Assignment -
Reproduce the piece on the Main Street and Wall Street economies starting at "Main Street Economy" and ending at "chain of events.", with "S&P 500" substituted for "Dow Jones".

Excerpted passage -
»»

April 29, 2007

Main Street Economy vs Wall Street Economy

Oh, the economy is doing great. The Dow Jones Average just passed 13,000.

Another interpretation has it that the US Federal Reserve is facing a crisis, and that the Dow Jones is a reflection of that. Seems like a conundrum until one considers the following chain of events.

Back in 2002 the stock market took a dive. A lot of money ran out of stocks and into real estate, swelling a speculative bubble of historic proportions. Now, the real estate boom is deflating and is causing defaults among home owners, mortgage companies and global anxiety reflected in a worldwide stock plunge back in March 2007. The Federal Reserve stepped to buy bonds, thereby pumping money into the banks that sell the bonds, which in turn put some of this into stocks, and Voila! Wall Street economics look great. Unfortunately, it's artificial, and the people on Main Street aren't sharing in the so-called great economic situation.

««

(Items from a data source)

»»

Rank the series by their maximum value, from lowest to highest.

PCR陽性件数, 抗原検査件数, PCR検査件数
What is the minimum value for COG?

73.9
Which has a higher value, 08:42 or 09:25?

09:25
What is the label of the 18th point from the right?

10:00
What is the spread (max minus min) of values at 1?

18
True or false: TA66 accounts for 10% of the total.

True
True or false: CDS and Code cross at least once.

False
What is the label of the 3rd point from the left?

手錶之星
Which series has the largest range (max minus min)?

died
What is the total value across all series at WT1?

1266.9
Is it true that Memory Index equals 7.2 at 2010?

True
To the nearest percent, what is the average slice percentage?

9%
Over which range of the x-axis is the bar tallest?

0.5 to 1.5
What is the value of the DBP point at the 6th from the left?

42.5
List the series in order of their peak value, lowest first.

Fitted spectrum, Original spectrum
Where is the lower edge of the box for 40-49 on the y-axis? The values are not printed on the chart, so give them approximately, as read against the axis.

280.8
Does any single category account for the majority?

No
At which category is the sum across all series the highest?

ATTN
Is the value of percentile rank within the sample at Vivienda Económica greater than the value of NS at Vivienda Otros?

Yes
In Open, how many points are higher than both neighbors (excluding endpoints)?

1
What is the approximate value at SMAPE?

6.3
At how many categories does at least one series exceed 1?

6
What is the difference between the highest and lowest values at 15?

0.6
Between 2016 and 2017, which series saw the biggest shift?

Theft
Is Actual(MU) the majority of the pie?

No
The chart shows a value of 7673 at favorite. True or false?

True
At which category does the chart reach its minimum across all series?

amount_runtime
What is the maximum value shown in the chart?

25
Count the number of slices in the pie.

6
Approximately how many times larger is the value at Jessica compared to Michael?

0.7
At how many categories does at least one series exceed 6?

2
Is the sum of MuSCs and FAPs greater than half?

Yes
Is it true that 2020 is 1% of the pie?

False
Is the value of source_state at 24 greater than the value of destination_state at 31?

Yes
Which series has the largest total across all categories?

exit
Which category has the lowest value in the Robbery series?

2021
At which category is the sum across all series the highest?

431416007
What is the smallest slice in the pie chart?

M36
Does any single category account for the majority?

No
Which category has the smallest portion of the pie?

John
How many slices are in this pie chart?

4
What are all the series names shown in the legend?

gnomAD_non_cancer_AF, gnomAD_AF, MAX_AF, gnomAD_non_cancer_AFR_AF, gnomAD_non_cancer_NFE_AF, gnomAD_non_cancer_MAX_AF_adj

««

Solution for this problem -
Main Street Economy vs Wall Street Economy

Oh, the economy is doing great. The S&P 500 Average just passed 13,000.

Another interpretation has it that the US Federal Reserve is facing a crisis, and that the S&P 500 is a reflection of that. Seems like a conundrum until one considers the following chain of events.